*Work instruction:* Repeat the lines from the line with "39: (305, 208, 243.77)" to the line with "53: (761, 444, 21.62)" in the listing below, keeping both end lines and adding nothing.

*Material for this exercise:*

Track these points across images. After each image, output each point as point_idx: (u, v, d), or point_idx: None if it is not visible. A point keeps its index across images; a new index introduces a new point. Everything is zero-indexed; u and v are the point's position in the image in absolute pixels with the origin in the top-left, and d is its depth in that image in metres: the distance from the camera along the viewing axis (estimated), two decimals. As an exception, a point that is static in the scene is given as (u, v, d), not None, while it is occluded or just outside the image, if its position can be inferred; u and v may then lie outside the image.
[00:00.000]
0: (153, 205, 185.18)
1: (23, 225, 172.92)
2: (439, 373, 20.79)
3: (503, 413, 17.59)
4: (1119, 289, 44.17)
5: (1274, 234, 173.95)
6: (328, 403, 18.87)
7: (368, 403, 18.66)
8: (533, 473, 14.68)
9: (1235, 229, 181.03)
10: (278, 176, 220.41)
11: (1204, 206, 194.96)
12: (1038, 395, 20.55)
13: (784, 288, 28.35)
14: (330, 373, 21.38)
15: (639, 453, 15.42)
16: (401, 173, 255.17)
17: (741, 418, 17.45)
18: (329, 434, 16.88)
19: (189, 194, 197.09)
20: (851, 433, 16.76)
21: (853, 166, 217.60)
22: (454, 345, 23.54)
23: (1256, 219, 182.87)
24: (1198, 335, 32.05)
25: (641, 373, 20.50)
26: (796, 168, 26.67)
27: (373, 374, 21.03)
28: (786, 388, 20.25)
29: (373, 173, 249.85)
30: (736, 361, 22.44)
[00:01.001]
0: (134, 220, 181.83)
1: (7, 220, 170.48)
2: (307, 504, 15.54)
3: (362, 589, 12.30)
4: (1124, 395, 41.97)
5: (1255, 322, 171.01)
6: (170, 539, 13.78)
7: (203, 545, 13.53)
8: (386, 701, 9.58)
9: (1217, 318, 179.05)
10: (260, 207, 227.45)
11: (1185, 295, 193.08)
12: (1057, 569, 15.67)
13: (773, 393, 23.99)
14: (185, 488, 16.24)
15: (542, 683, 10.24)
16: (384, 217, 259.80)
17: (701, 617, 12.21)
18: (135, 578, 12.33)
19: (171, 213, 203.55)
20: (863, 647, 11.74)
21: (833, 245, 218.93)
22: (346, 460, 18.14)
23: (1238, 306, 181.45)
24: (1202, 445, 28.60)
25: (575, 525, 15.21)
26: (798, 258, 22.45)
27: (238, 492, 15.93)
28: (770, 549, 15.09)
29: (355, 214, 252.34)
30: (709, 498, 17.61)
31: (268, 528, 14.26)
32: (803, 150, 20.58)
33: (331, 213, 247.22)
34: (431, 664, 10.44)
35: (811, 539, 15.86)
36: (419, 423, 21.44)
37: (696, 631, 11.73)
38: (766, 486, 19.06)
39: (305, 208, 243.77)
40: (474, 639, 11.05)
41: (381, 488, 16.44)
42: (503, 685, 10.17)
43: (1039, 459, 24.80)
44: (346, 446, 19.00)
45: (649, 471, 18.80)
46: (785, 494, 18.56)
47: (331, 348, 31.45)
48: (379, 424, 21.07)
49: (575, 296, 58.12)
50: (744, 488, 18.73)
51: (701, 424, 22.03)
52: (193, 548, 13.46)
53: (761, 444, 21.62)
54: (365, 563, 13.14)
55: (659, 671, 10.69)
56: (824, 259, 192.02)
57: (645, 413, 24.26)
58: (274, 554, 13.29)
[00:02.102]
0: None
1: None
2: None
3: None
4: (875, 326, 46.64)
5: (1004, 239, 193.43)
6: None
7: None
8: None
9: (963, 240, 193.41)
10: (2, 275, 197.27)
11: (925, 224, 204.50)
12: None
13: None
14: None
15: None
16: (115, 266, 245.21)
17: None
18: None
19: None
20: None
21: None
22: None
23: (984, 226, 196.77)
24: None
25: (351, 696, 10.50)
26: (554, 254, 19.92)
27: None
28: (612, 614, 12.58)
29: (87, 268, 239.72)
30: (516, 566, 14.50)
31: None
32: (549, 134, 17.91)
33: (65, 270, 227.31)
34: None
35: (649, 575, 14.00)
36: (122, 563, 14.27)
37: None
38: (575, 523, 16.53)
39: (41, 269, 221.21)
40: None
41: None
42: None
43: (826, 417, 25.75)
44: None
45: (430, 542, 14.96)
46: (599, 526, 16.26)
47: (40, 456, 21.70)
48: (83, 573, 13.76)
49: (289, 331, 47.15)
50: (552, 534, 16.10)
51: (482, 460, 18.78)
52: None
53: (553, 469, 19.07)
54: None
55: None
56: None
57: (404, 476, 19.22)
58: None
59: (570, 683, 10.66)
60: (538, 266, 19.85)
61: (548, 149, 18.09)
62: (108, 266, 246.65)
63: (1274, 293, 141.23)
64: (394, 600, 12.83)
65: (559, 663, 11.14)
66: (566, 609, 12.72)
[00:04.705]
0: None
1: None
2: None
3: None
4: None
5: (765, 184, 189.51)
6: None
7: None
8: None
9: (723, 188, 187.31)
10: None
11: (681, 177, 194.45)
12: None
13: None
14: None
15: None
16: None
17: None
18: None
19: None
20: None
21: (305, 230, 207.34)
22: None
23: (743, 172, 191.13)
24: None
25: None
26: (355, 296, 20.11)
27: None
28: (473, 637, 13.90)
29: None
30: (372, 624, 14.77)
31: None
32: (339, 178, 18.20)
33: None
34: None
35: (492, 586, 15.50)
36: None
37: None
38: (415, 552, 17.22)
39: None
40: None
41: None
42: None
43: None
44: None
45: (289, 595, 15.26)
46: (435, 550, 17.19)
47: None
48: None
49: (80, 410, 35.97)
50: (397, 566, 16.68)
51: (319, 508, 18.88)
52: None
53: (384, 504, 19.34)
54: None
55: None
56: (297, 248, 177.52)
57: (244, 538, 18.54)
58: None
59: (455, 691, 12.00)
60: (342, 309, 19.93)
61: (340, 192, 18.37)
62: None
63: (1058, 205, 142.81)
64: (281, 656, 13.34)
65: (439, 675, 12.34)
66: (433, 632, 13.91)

...

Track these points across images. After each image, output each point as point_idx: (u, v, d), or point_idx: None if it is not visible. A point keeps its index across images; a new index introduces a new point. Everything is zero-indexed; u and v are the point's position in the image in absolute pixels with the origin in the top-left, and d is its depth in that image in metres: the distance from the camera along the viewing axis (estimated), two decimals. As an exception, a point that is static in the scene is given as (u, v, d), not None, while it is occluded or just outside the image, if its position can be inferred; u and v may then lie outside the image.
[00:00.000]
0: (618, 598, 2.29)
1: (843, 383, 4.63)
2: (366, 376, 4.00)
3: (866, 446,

*Exercise solution:*
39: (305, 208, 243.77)
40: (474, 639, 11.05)
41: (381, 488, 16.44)
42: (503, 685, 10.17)
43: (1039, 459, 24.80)
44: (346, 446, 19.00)
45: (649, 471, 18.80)
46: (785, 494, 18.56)
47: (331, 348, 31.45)
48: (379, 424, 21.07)
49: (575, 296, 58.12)
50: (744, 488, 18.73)
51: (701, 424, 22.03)
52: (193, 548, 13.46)
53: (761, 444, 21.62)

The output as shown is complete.